Judge Gachon directed one of his team to walk by road from the Prairie, Liscaha, Schull where Mr Bailey lives to Ms Toscan du Plantier’s holiday home at Dreenane, Toormore some 4.1km away.

He then directed the team member to walk the 2.6km from Ms Toscan du Plantier’s holiday home at Dreenane to Kealfadda Bridge and from there back to the Prairie where Mr Bailey lives and he timed both walks.

Members of the campaign group, the Association for the Truth about the Murder of Ms Toscan du Plantier had previously carried out that experiment and timed the various journeys.

A post-mortem was unable to give an exact time for the killing of Ms Toscan du Plantier but gardaí believe she was murdered in the early hours of December 23rd, 1996.

Mr Bailey, who was arrested in 1997 and 1998 for questioning about the murder of Ms Toscan du Plantier, has denied any involvement in the killing or ever making any admissions that he killed her.

The hypothesis about walking times between the Prairie and Dreenane that Judge Gachon sought to test is reliant on statements made by Mr Bailey’s partner, Jules Thomas and witness, Marie Farrell.

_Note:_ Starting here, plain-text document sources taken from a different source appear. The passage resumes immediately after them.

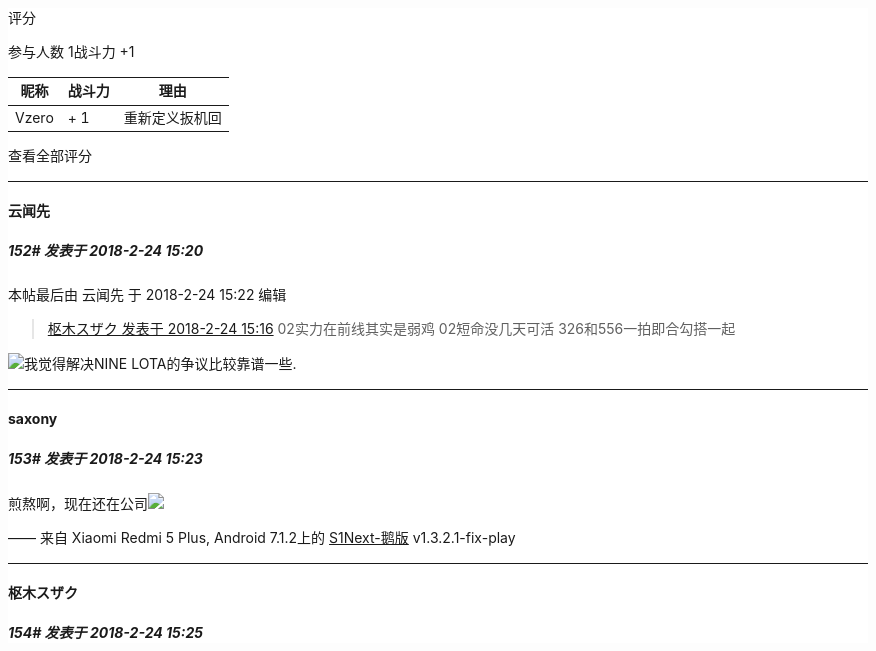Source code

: 评分





 参与人数 1战斗力 +1

|昵称|战斗力|理由|
|----|---|---|
| Vzero| + 1|重新定义扳机回|



查看全部评分






*****

####  云闻先  
##### 152#       发表于 2018-2-24 15:20



 本帖最后由 云闻先 于 2018-2-24 15:22 编辑 
<blockquote><a href="httphttps://bbs.saraba1st.com/2b/forum.php?mod=redirect&amp;goto=findpost&amp;pid=38654045&amp;ptid=1583829" target="_blank">枢木スザク 发表于 2018-2-24 15:16</a>
02实力在前线其实是弱鸡
02短命没几天可活
326和556一拍即合勾搭一起</blockquote>
<img src="https://static.saraba1st.com/image/smiley/face2017/068.png" referrerpolicy="no-referrer">我觉得解决NINE LOTA的争议比较靠谱一些.







*****

####  saxony  
##### 153#       发表于 2018-2-24 15:23




煎熬啊，现在还在公司<img src="https://static.saraba1st.com/image/smiley/face2017/004.gif" referrerpolicy="no-referrer">

—— 来自 Xiaomi Redmi 5 Plus, Android 7.1.2上的 [S1Next-鹅版](https://github.com/ykrank/S1-Next/releases) v1.3.2.1-fix-play







*****

####  枢木スザク  
##### 154#       发表于 2018-2-24 15:25
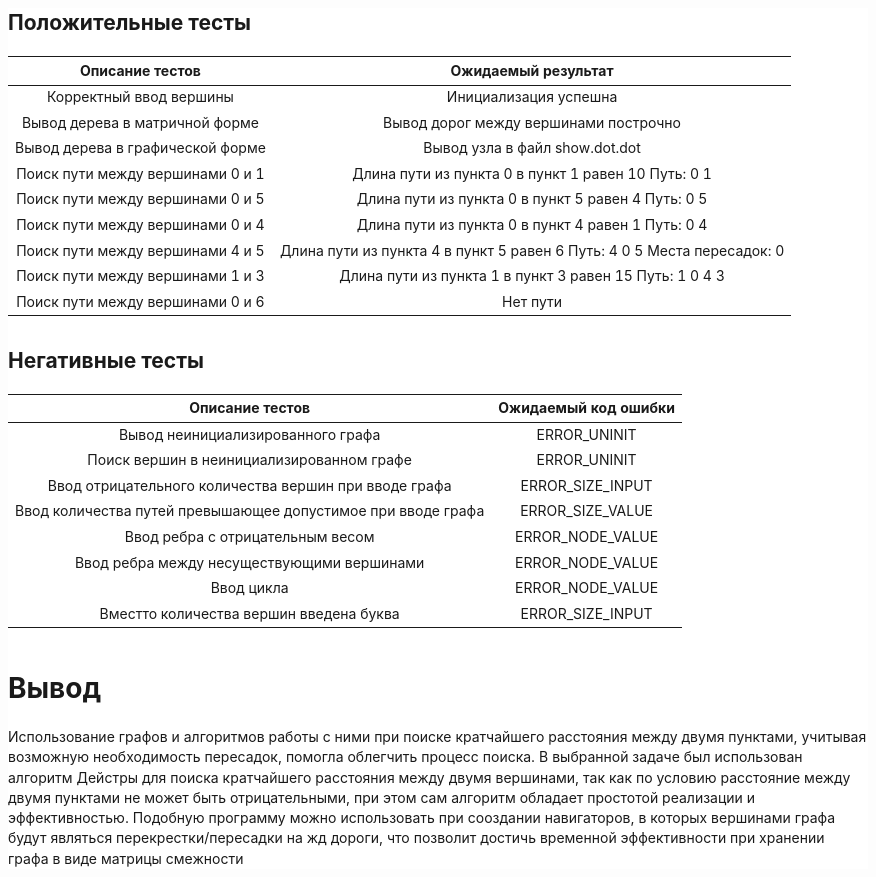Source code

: ## Положительные тесты

|         Описание тестов          |                           Ожидаемый результат                           |
| :------------------------------: | :---------------------------------------------------------------------: |
|     Корректный ввод вершины      |                          Инициализация успешна                          |
|  Вывод дерева в матричной форме  |                  Вывод дорог между вершинами построчно                  |
| Вывод дерева в графической форме |                     Вывод узла в файл show.dot.dot                      |
| Поиск пути между вершинами 0 и 1 |           Длина пути из пункта 0 в пункт 1 равен 10 Путь: 0 1           |
| Поиск пути между вершинами 0 и 5 |           Длина пути из пункта 0 в пункт 5 равен 4 Путь: 0 5            |
| Поиск пути между вершинами 0 и 4 |           Длина пути из пункта 0 в пункт 4 равен 1 Путь: 0 4            |
| Поиск пути между вершинами 4 и 5 | Длина пути из пункта 4 в пункт 5 равен 6 Путь: 4 0 5 Места пересадок: 0 |
| Поиск пути между вершинами 1 и 3 |         Длина пути из пункта 1 в пункт 3 равен 15 Путь: 1 0 4 3         |
| Поиск пути между вершинами 0 и 6 |                                Нет пути                                 |



## Негативные тесты
|                       Описание тестов                        | Ожидаемый код ошибки |
| :----------------------------------------------------------: | :------------------: |
|              Вывод неинициализированного графа               |     ERROR_UNINIT     |
|          Поиск вершин в неинициализированном графе           |     ERROR_UNINIT     |
|    Ввод отрицательного количества вершин при вводе графа     |   ERROR_SIZE_INPUT   |
| Ввод количества путей превышающее допустимое при вводе графа |   ERROR_SIZE_VALUE   |
|               Ввод ребра с отрицательным весом               |   ERROR_NODE_VALUE   |
|          Ввод ребра между несуществующими вершинами          |   ERROR_NODE_VALUE   |
|                          Ввод цикла                          |   ERROR_NODE_VALUE   |
|           Вместто количества вершин введена буква            |   ERROR_SIZE_INPUT   |



# Вывод

Использование графов  и алгоритмов работы с ними при поиске кратчайшего расстояния между двумя пунктами, учитывая возможную необходимость пересадок, помогла облегчить процесс поиска. В выбранной задаче был использован алгоритм Дейстры для поиска кратчайшего расстояния между двумя вершинами, так как по условию расстояние между двумя пунктами не может быть отрицательными, при этом сам алгоритм обладает простотой реализации и эффективностью.
Подобную программу можно использовать при сооздании навигаторов, в которых вершинами графа будут являться перекрестки/пересадки на жд дороги, что позволит достичь временной эффективности при хранении графа в виде матрицы смежности
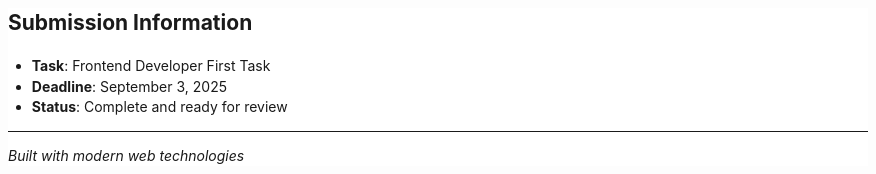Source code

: 
## Submission Information

- **Task**: Frontend Developer First Task
- **Deadline**: September 3, 2025
- **Status**: Complete and ready for review

---

_Built with modern web technologies_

However both statements have since been retracted and denied by both Ms Thomas and Ms Farrell under oath in an unsuccessful High Court case for damages against the state brought by Mr Bailey.

Ms Thomas told gardaí in her original statement that she believed that she heard Mr Bailey get up an hour or so after they had gone to bed around 12.30am on the morning December 23rd, 1996.

Ms Thomas told gardaí it was not unusual for Mr Bailey to get up in the middle of the night and go to work in the Studio, a then unoccupied house owned by her family, 200 metres from the Prairie.

In her first statement to gardaí read out at Mr Bailey’s Circuit Court libel action against several papers, Ms Thomas said that although her “recollection was poor, I am almost 100pc sure”.

“I was in sleep and Ian was tossing and turning and then he got up from the bed — I would estimate that he got up about an hour later. He got up easy so as not to wake me,” she told gardaí.

“He did not say anything to me. I don’t recall his absence during further sleep. I did not take any note of his leaving the bed as this was common for him to do. I can’t recall Ian coming back to bed.”

Mr Bailey testified in the libel action that he got up to write a piece for The Sunday Tribune and he did so in the Studio but he said that it happened around 8am and not in the middle of the night.

Mr Bailey has also pointed out that Ms Thomas’s first statement to the gardaí was made under duress and that she had resiled from the statement in correspondence to the gardaí as early as 1998.

The second statement that Judge Gachon’s hypothesis is reliant upon is one made by witness, Marie Farrell that she saw a man at Kealfadda Bridge sometime after 3am on the morning of the murder.

Ms Farrell later identified this man to gardaí as Mr Bailey and she confirmed this in Mr Bailey’s libel action against the newspapers in Cork Circuit Court in 2003 but she has since denied this was true.

Last December, she told Mr Bailey’s High Court case against the state that she was coerced and induced by gardaí into wrongly and falsely identifying the man at Kealfadda as Mr Bailey.